When running IBM Cloud Pak® for Integration on IBM Cloud, you can use any of the validated storage providers. However, using IBM Cloud Block storage and IBM Cloud File storage provide the combination of best performance and most cost-effective solution.

Important: Make sure that you also consider the requirements for Cloud Pak foundational services, which are in the last row of the table. Cloud Pak foundational services is automatically installed when instances are created.
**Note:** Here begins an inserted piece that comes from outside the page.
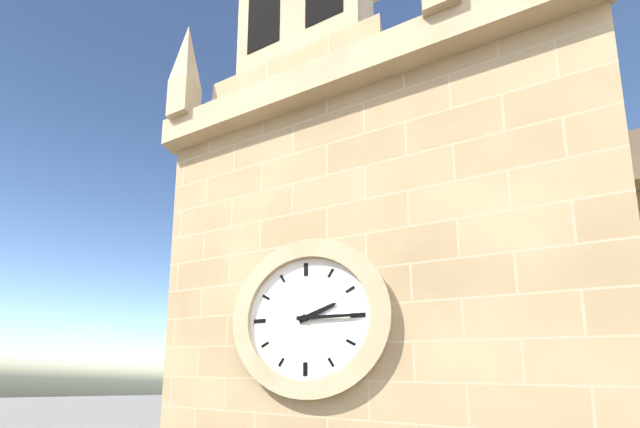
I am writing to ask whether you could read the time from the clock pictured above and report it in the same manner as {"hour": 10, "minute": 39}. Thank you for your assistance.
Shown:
{"hour": 2, "minute": 15}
Because the installation process for Cloud Pak foundational services automatically selects the default storage class for your cluster (which is specified in OpenShift by an administrator) confirm that this specified default storage class matches the requirements for Cloud Pak foundational services.

Table 2: Compatible supported storage providers for Cloud Pak for Integration on IBM Cloud, by instance type

Instance type IBM block storage IBM file storage
Platform UI N/A N/A
Automation assets Yes Yes
API Connect cluster Yes No
Event Manager Yes No
Event Gateway N/A N/A
Event Processing Yes No
Integration design Yes Yes
Integration runtime N/A N/A
Integration dashboard No Yes
High speed transfer server No Yes
Kafka cluster Yes No
Messaging server Yes No
Queue manager, single-instance Yes Yes
Queue manager, native HA* Yes Yes
Queue manager, multi-instance No Yes
Enterprise gateway N/A N/A
Cloud Pak foundational services Yes, Gold only No

Amazon Web Services (AWS)

The following table describes the compatibility of each instance type with a subset of common storage providers that can be used with AWS, including Amazon Elastic Block Store (AWS EBS) and Amazon Elastic File System (AWS EFS).
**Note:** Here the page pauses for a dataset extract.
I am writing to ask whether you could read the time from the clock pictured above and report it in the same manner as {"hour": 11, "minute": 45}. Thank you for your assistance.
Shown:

When running Cloud Pak for Integration on AWS, you can use any of the validated storage providers. However, using AWS EBS (for RWO volumes) and AWS EFS (for RWX) provides the combination of best performance and most cost-effective solution.

Important: Make sure that you also consider the requirements for Cloud Pak foundational services, which are in the last row of the table. Cloud Pak foundational services is automatically installed when instances are created. Because the installation process for Cloud Pak foundational services automatically selects the default storage class for your cluster (which is specified in OpenShift by an administrator) confirm that this specified default storage class matches the requirements for Cloud Pak foundational services.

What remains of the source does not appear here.